**Brief**. Can you render the lines of the entries below, starting at the first line and ending at the line that contains "Lisb’on Hostel dans la vieille ville", as a Markdown table with the columns No. and Text line, leaving out blank lines? Include only those lines.

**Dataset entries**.

.....

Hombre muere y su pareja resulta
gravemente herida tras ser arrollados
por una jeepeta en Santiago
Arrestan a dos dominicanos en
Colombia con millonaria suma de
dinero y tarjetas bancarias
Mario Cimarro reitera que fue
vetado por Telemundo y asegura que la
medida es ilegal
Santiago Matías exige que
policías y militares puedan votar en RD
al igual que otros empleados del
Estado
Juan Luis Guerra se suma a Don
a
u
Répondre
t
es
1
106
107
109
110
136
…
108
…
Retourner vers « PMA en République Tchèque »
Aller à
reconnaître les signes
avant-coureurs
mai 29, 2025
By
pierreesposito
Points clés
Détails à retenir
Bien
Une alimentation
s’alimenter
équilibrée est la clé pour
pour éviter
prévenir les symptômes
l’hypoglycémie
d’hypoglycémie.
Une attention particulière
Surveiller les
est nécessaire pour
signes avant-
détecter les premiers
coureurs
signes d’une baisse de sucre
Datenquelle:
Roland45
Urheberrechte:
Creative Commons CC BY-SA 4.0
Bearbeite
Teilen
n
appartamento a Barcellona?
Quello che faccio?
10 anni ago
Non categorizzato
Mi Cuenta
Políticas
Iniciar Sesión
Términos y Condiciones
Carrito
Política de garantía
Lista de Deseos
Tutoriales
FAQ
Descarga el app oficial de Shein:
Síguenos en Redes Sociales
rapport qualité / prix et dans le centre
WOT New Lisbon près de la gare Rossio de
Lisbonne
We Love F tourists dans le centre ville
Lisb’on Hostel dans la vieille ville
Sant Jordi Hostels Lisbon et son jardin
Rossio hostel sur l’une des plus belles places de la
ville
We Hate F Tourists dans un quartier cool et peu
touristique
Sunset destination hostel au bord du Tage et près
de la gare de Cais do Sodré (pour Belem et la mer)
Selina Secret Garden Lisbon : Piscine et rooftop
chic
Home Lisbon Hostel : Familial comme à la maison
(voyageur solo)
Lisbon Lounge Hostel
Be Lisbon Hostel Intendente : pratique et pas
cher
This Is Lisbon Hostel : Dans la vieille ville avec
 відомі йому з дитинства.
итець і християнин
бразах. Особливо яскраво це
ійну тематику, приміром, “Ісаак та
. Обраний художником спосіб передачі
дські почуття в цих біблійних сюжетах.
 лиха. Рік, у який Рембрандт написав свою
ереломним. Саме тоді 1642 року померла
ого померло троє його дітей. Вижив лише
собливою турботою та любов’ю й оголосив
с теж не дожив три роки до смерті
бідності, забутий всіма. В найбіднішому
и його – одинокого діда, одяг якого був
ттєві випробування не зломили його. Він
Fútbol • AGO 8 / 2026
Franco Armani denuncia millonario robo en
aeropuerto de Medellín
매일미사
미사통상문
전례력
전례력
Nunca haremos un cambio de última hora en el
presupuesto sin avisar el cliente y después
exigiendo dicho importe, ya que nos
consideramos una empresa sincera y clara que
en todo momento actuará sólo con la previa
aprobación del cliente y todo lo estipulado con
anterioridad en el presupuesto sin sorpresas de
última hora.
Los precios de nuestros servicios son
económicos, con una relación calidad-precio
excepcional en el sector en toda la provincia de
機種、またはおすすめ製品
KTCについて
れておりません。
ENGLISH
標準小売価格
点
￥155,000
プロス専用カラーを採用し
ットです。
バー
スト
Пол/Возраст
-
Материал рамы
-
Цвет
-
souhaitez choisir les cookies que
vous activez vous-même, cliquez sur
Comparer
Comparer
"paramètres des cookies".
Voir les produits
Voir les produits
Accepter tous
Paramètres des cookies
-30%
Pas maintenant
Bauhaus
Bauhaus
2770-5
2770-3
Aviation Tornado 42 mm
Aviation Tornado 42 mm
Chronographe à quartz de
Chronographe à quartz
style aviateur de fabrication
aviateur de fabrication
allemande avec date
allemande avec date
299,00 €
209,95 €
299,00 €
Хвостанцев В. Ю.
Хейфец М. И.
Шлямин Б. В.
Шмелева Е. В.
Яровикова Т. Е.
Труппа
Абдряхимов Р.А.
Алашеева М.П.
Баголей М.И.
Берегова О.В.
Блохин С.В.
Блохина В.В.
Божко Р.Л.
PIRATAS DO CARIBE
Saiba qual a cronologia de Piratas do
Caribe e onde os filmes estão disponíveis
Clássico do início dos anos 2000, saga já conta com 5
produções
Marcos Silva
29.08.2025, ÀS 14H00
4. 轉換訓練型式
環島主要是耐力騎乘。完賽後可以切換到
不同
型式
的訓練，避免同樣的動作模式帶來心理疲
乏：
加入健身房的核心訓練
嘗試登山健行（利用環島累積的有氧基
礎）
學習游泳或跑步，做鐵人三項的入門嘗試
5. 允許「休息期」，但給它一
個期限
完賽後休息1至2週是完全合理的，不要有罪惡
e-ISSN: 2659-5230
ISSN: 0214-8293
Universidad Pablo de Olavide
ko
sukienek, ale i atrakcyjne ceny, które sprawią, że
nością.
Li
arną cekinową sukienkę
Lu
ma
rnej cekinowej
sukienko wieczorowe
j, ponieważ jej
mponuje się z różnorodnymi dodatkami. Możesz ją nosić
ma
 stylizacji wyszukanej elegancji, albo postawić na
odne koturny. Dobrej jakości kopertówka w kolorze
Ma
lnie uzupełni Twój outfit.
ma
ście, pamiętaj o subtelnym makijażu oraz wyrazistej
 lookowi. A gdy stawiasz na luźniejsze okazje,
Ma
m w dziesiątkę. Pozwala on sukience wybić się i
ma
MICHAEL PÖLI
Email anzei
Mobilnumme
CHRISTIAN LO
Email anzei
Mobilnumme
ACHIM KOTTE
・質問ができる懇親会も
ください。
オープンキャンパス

.....

**Reply**.
| No. | Text line |
|---|---|
| 1 | Hombre muere y su pareja resulta |
| 2 | gravemente herida tras ser arrollados |
| 3 | por una jeepeta en Santiago |
| 4 | Arrestan a dos dominicanos en |
| 5 | Colombia con millonaria suma de |
| 6 | dinero y tarjetas bancarias |
| 7 | Mario Cimarro reitera que fue |
| 8 | vetado por Telemundo y asegura que la |
| 9 | medida es ilegal |
| 10 | Santiago Matías exige que |
| 11 | policías y militares puedan votar en RD |
| 12 | al igual que otros empleados del |
| 13 | Estado |
| 14 | Juan Luis Guerra se suma a Don |
| 15 | a |
| 16 | u |
| 17 | Répondre |
| 18 | t |
| 19 | es |
| 20 | 1 |
| 21 | 106 |
| 22 | 107 |
| 23 | 109 |
| 24 | 110 |
| 25 | 136 |
| 26 | … |
| 27 | 108 |
| 28 | … |
| 29 | Retourner vers « PMA en République Tchèque » |
| 30 | Aller à |
| 31 | reconnaître les signes |
| 32 | avant-coureurs |
| 33 | mai 29, 2025 |
| 34 | By |
| 35 | pierreesposito |
| 36 | Points clés |
| 37 | Détails à retenir |
| 38 | Bien |
| 39 | Une alimentation |
| 40 | s’alimenter |
| 41 | équilibrée est la clé pour |
| 42 | pour éviter |
| 43 | prévenir les symptômes |
| 44 | l’hypoglycémie |
| 45 | d’hypoglycémie. |
| 46 | Une attention particulière |
| 47 | Surveiller les |
| 48 | est nécessaire pour |
| 49 | signes avant- |
| 50 | détecter les premiers |
| 51 | coureurs |
| 52 | signes d’une baisse de sucre |
| 53 | Datenquelle: |
| 54 | Roland45 |
| 55 | Urheberrechte: |
| 56 | Creative Commons CC BY-SA 4.0 |
| 57 | Bearbeite |
| 58 | Teilen |
| 59 | n |
| 60 | appartamento a Barcellona? |
| 61 | Quello che faccio? |
| 62 | 10 anni ago |
| 63 | Non categorizzato |
| 64 | Mi Cuenta |
| 65 | Políticas |
| 66 | Iniciar Sesión |
| 67 | Términos y Condiciones |
| 68 | Carrito |
| 69 | Política de garantía |
| 70 | Lista de Deseos |
| 71 | Tutoriales |
| 72 | FAQ |
| 73 | Descarga el app oficial de Shein: |
| 74 | Síguenos en Redes Sociales |
| 75 | rapport qualité / prix et dans le centre |
| 76 | WOT New Lisbon près de la gare Rossio de |
| 77 | Lisbonne |
| 78 | We Love F tourists dans le centre ville |
| 79 | Lisb’on Hostel dans la vieille ville |